The ballyhooed Bakken Shale has taken on renewed interest for its oil reserves as prices continue to climb, but it also holds a considerable amount of natural gas, which has drawn the attention by a growing number of prospectors.

The “entire play appears largely prospective and hugely economic,” Raymond James & Associates Inc. said in a Stat of the Week Tuesday. Analysts Wayne Andrews, John Freeman and Kristal Choy reported on a field trip to the Bakken that they recently took with Whiting Petroleum Inc.

“Whiting’s core area,” they wrote, “the Sanish field, happens to lie at the confluence of three trends that enhance the economics: first, the shale is at the right thermal maturity to be actively generating oil; (2) the Middle Bakken member has a well developed sitstone and sandstone sequence with natural porosity; and (3) the Sanish field is on trend with regional basement faulting, which enhances natural fractures. These qualities have made for wells that have flowed at impressive initial production (IP) rates of 1,000 to 3,000 boe/d, some of the best performing oil wells onshore U.S. In all, we concluded the trip with a better knowledge of geology in the North Dakota Bakken and a significantly enhanced outlook for producers and service providers exposed to the potential from the play.”

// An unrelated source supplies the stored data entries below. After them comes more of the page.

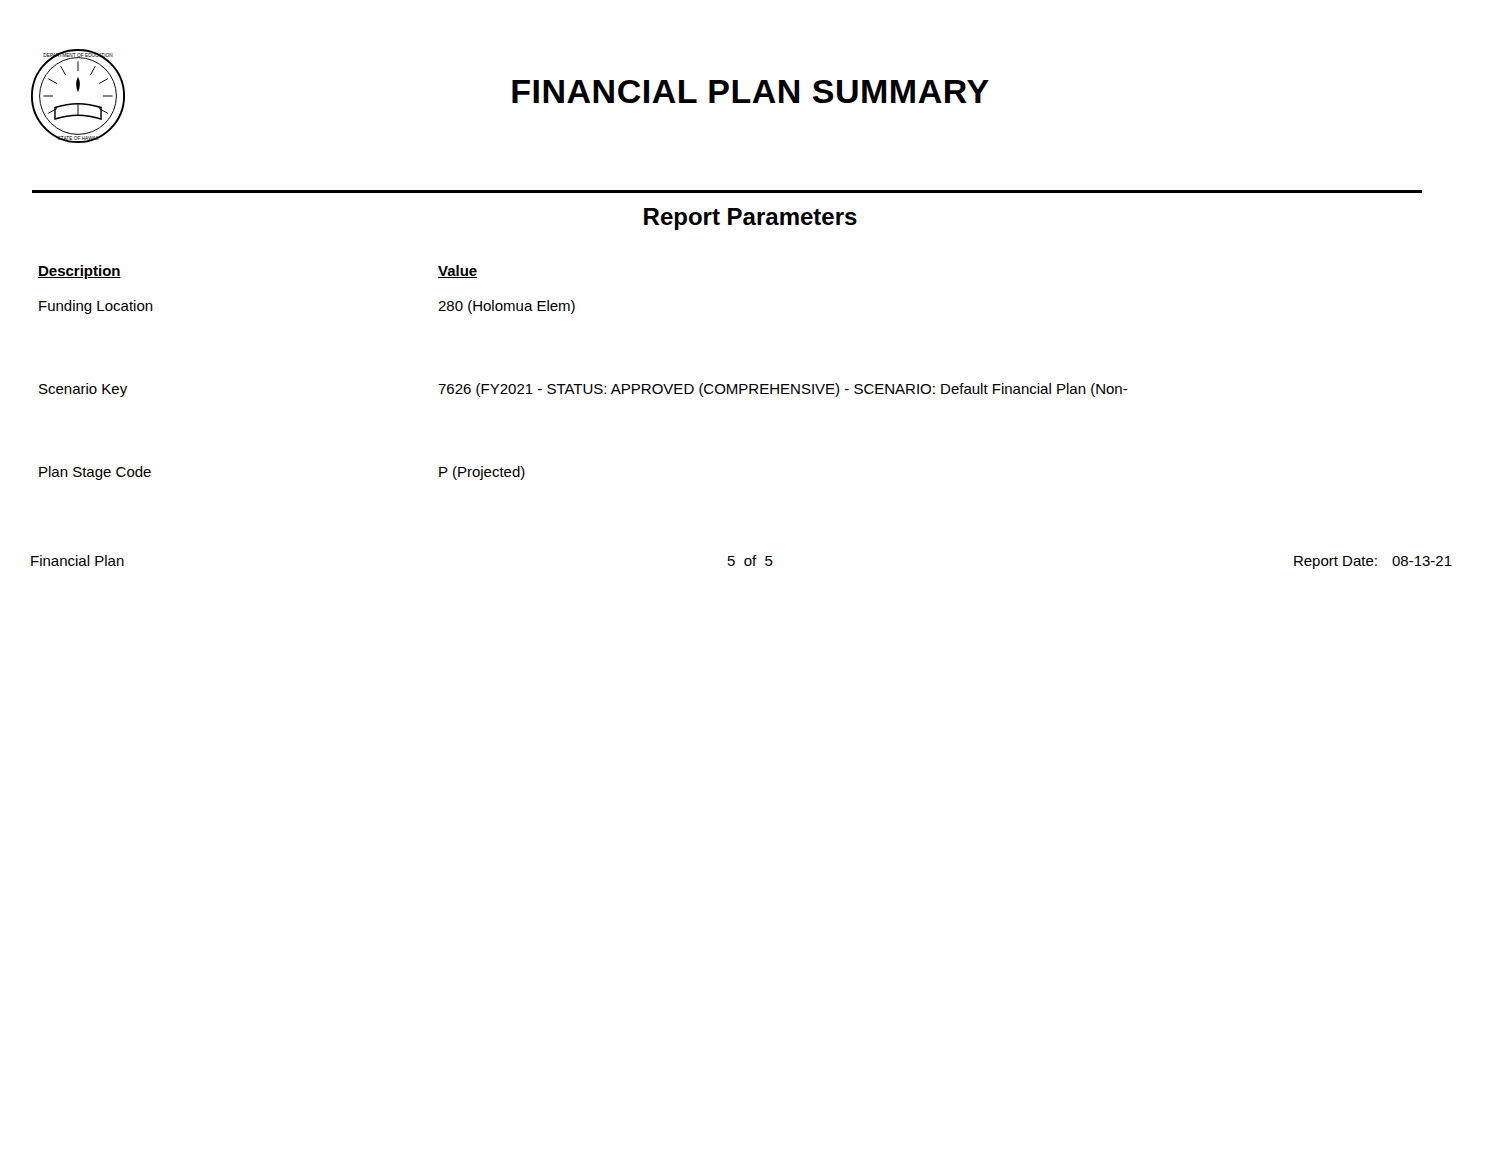DEPARTMENT OF EDUCATION STATE OF HAWAII
DEPARTMENT OF EDUCATION STATE OF HAWAII
FINANCIAL PLAN SUMMARY
Report Parameters
| Description | Value |
| --- | --- |
| Funding Location | 280 (Holomua Elem) |
| Scenario Key | 7626 (FY2021 - STATUS: APPROVED (COMPREHENSIVE) - SCENARIO: Default Financial Plan (Non- |
| Plan Stage Code | P (Projected) |
Financial Plan
5 of 5
Report Date: 08-13-21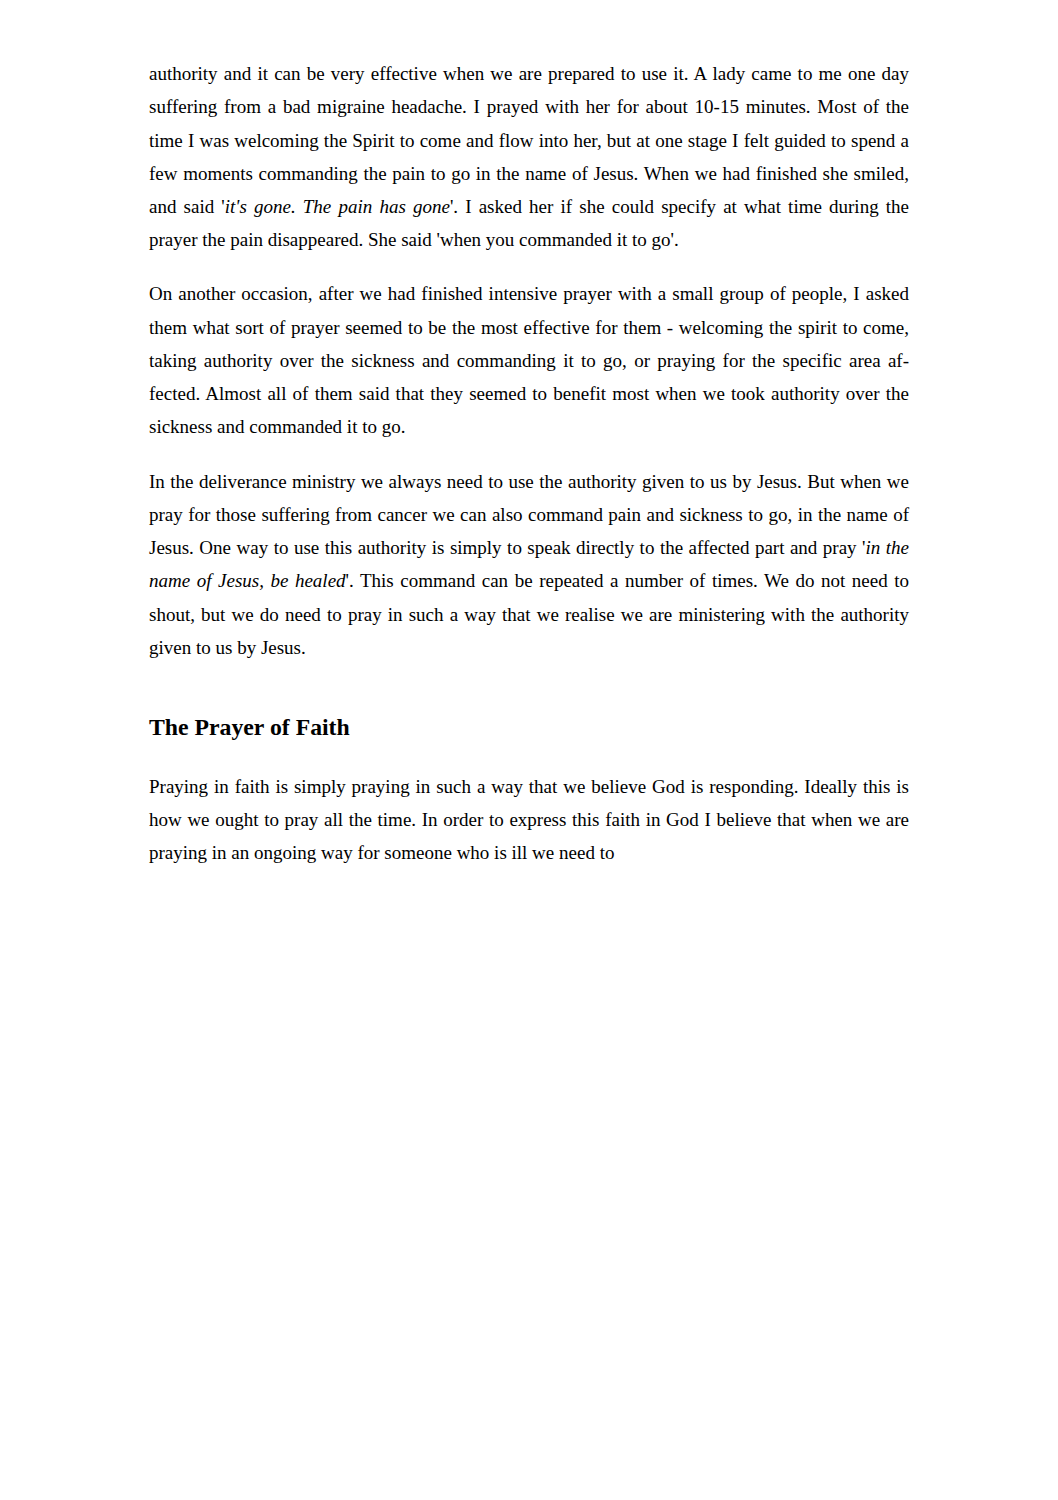authority and it can be very effective when we are prepared to use it. A lady came to me one day suffering from a bad migraine headache. I prayed with her for about 10-15 minutes. Most of the time I was welcoming the Spirit to come and flow into her, but at one stage I felt guided to spend a few moments commanding the pain to go in the name of Jesus. When we had finished she smiled, and said 'it's gone. The pain has gone'. I asked her if she could specify at what time during the prayer the pain disappeared. She said 'when you commanded it to go'.
On another occasion, after we had finished intensive prayer with a small group of people, I asked them what sort of prayer seemed to be the most effective for them - welcoming the spirit to come, taking authority over the sickness and commanding it to go, or praying for the specific area affected. Almost all of them said that they seemed to benefit most when we took authority over the sickness and commanded it to go.
In the deliverance ministry we always need to use the authority given to us by Jesus. But when we pray for those suffering from cancer we can also command pain and sickness to go, in the name of Jesus. One way to use this authority is simply to speak directly to the affected part and pray 'in the name of Jesus, be healed'. This command can be repeated a number of times. We do not need to shout, but we do need to pray in such a way that we realise we are ministering with the authority given to us by Jesus.
The Prayer of Faith
Praying in faith is simply praying in such a way that we believe God is responding. Ideally this is how we ought to pray all the time. In order to express this faith in God I believe that when we are praying in an ongoing way for someone who is ill we need to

The Bakken Shale extends from the east part of Montana through most of North Dakota, crossing the Williston Basin. Operators in the Bakken are finding the most success to date in the Three Forks/Sanish formation (TFS), which is immediately below the lower Bakken. “A few wells have been drilled down to the TFS with some very encouraging flow rates, which may add meaningfully to resource potential from the entire area,” said the Raymond James team. A U.S. Geological Survey (USGS) reevaluated the Bakken three years ago and estimated that it possesses 3-4.3 billion bbl of “undiscovered, technically recoverable” oil and 1.85 Tcf of natural gas. The formation also is estimated to hold 148 million bbl of natural gas liquids.

EOG Resources Inc., which has around 320,000 net acres in the play, was encouraged enough by its initial results in the Bakken to redirect some of its capital to explore for oil in its extensive leasehold this year (see Daily GPI, Feb. 29). Marathon Oil Corp. in April 2006 completed a series of land acquisitions totaling almost 200,000 leasehold acres in the Bakken (see Daily GPI, April 26, 2006).

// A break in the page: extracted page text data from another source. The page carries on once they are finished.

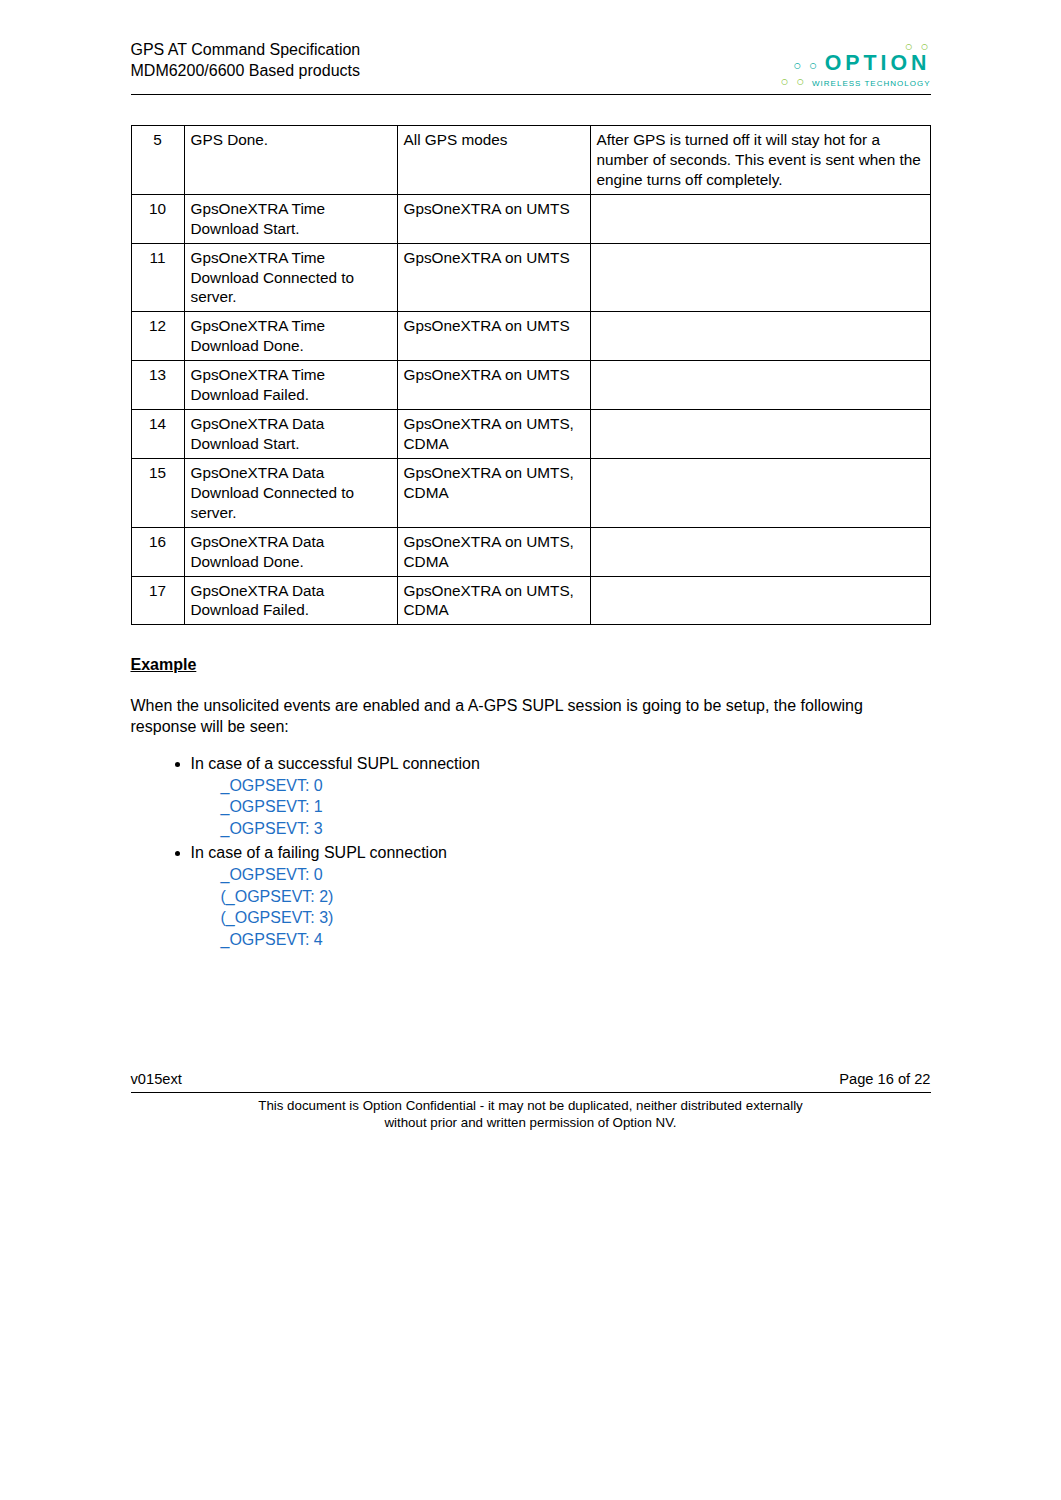GPS AT Command Specification
MDM6200/6600 Based products
○ ○
○ ○ OPTION
○ ○ WIRELESS TECHNOLOGY
| 5 | GPS Done. | All GPS modes | After GPS is turned off it will stay hot for a number of seconds. This event is sent when the engine turns off completely. |
| 10 | GpsOneXTRA Time Download Start. | GpsOneXTRA on UMTS | |
| 11 | GpsOneXTRA Time Download Connected to server. | GpsOneXTRA on UMTS | |
| 12 | GpsOneXTRA Time Download Done. | GpsOneXTRA on UMTS | |
| 13 | GpsOneXTRA Time Download Failed. | GpsOneXTRA on UMTS | |
| 14 | GpsOneXTRA Data Download Start. | GpsOneXTRA on UMTS, CDMA | |
| 15 | GpsOneXTRA Data Download Connected to server. | GpsOneXTRA on UMTS, CDMA | |
| 16 | GpsOneXTRA Data Download Done. | GpsOneXTRA on UMTS, CDMA | |
| 17 | GpsOneXTRA Data Download Failed. | GpsOneXTRA on UMTS, CDMA | |
Example
When the unsolicited events are enabled and a A-GPS SUPL session is going to be setup, the following response will be seen:
In case of a successful SUPL connection
_OGPSEVT: 0
_OGPSEVT: 1
_OGPSEVT: 3
In case of a failing SUPL connection
_OGPSEVT: 0
(_OGPSEVT: 2)
(_OGPSEVT: 3)
_OGPSEVT: 4
v015ext Page 16 of 22
This document is Option Confidential - it may not be duplicated, neither distributed externally
without prior and written permission of Option NV.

Whiting has accumulated almost 101,000 net acres in the North Dakota Bakken, with wells generating estimated ultimate recoveries of 400,000-900,000 boe/d, Raymond James noted. Continental Resources is said to hold the largest position in the play, around 350,000 net acres. Continental’s seven-day IP rates have historically averaged 300-500 boe/d, but it is improving well performance with wells at rates now between 600 boe/d and 700 boe/d, said analysts. Brigham Exploration holds 187,000 net acres there; Encore Acquisition has 178,000 net acres. In addition, Questar Corp. has about 60,000 net acres, while Kodiak and Enerplus Resources Fund both hold about 30,000 net acres.

“Needless to say, drilling success — combined with strong crude prices — has spurred an acceleration of activity in the North Dakota Bakken,” said the Raymond James analysts. “Clearly, the North Dakota Bakken has shown indications of becoming one of the largest oil-producing basins in the U.S.”

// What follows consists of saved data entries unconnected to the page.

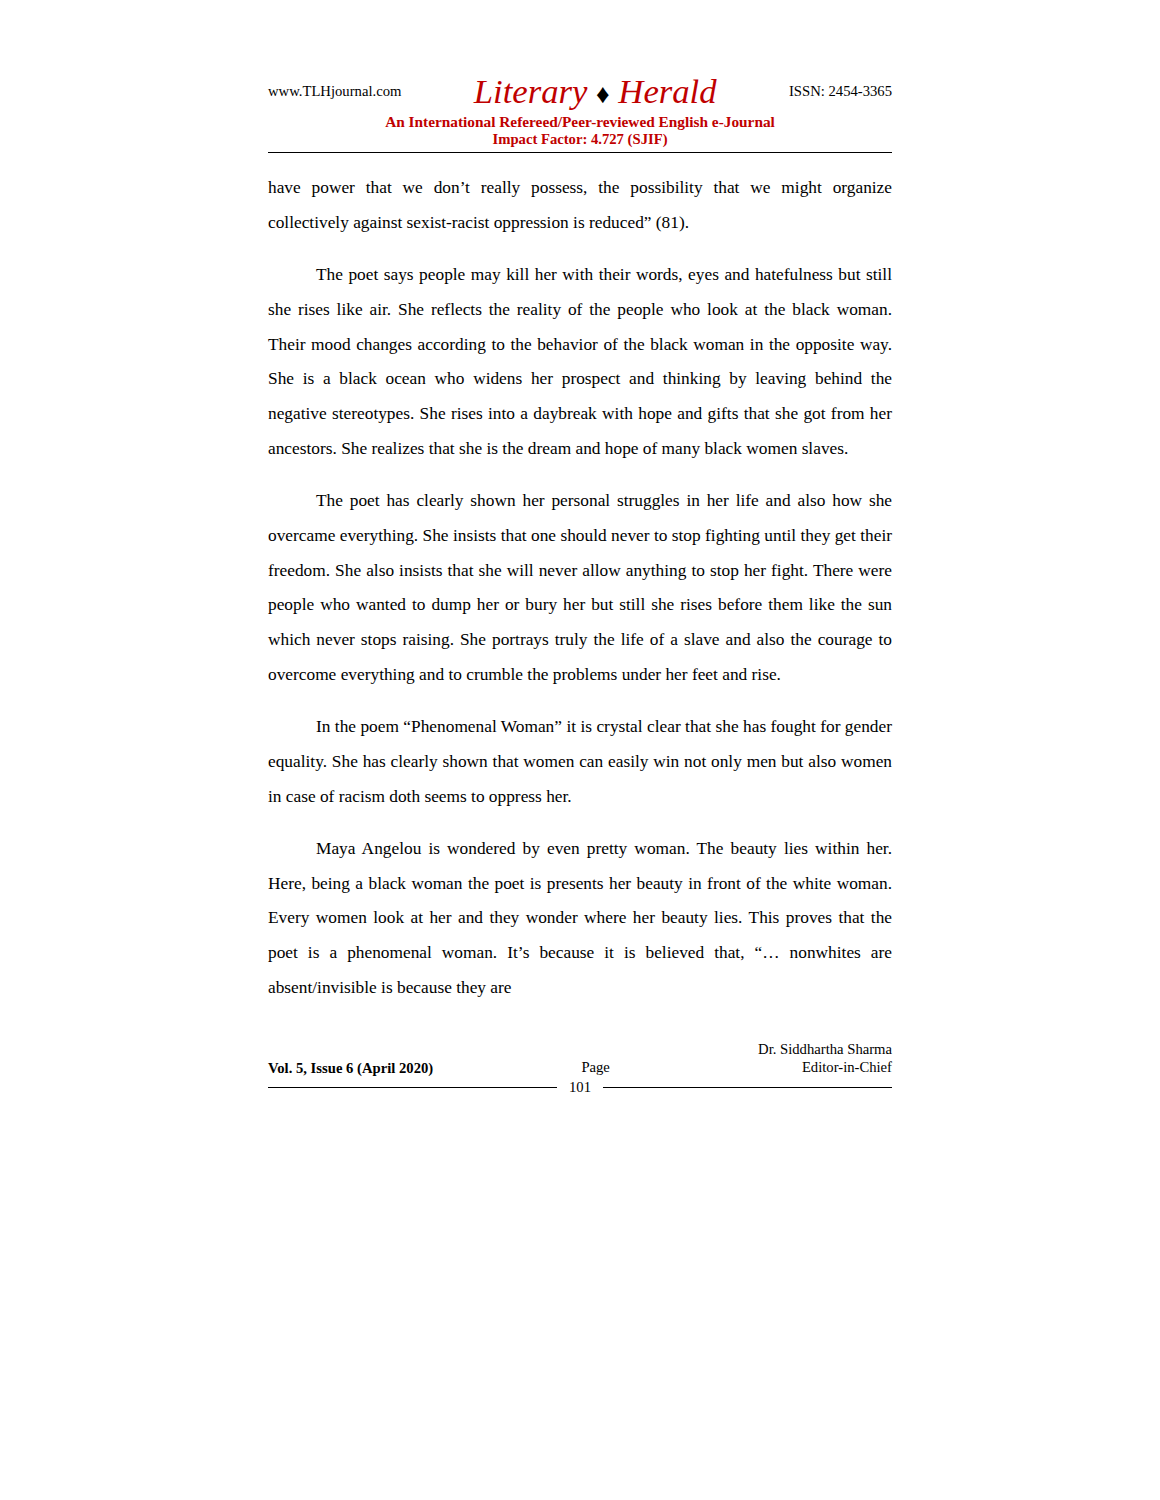www.TLHjournal.com
Literary ♦ Herald
ISSN: 2454-3365
An International Refereed/Peer-reviewed English e-Journal
Impact Factor: 4.727 (SJIF)
have power that we don’t really possess, the possibility that we might organize collectively against sexist-racist oppression is reduced” (81).
The poet says people may kill her with their words, eyes and hatefulness but still she rises like air. She reflects the reality of the people who look at the black woman. Their mood changes according to the behavior of the black woman in the opposite way. She is a black ocean who widens her prospect and thinking by leaving behind the negative stereotypes. She rises into a daybreak with hope and gifts that she got from her ancestors. She realizes that she is the dream and hope of many black women slaves.
The poet has clearly shown her personal struggles in her life and also how she overcame everything. She insists that one should never to stop fighting until they get their freedom. She also insists that she will never allow anything to stop her fight. There were people who wanted to dump her or bury her but still she rises before them like the sun which never stops raising. She portrays truly the life of a slave and also the courage to overcome everything and to crumble the problems under her feet and rise.
In the poem “Phenomenal Woman” it is crystal clear that she has fought for gender equality. She has clearly shown that women can easily win not only men but also women in case of racism doth seems to oppress her.
Maya Angelou is wondered by even pretty woman. The beauty lies within her. Here, being a black woman the poet is presents her beauty in front of the white woman. Every women look at her and they wonder where her beauty lies. This proves that the poet is a phenomenal woman. It’s because it is believed that, “… nonwhites are absent/invisible is because they are
Vol. 5, Issue 6 (April 2020)
Page
Dr. Siddhartha Sharma
Editor-in-Chief
101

Williston Basin Interstate Pipeline Co. (WBIP) plans to launch a open season in mid-June for the Bakken Pipeline, a 100-mile pipe that would transport gas from the Bakken Shale to an interconnect with Alliance Pipeline (see Daily GPI, May 21). The proposed 16-inch diameter pipeline would originate at an interconnect with WBIP’s existing system in Mountrail County, ND, and run northeasterly to interconnect with Alliance in Bottineau County, ND. Initial capacity would be 100 MMcf/d with flexibility to expand to 200 MMcf/d. Service could begin in mid-2010.

According to a recent report by the Department of Interior’s Bureau of Land Management (BLM), the Williston Basin contains more than a million acres of federal land that is not accessible or that has restricted access (see Daily GPI, May 22).

The BLM estimated that around 26% (1.4 million acres) of the basin’s federal land is not accessible, and it contains 34% (124.1 million bbls) of the federal oil and 34% (212.7 Bcf) of the federal natural gas in the basin. About 41% (2.1 million acres) of the federal land is accessible with restrictions beyond standard lease terms, which contain 38% (140.6 million bbls) of the federal oil and 27% (165 Bcf) of the federal gas. An estimated 32% (1.7 million acres) of the federal land is accessible under standard lease terms, which contain 28% (102.3 million bbls) of the federal oil and 27% (165.3 Bcf) of the federal gas.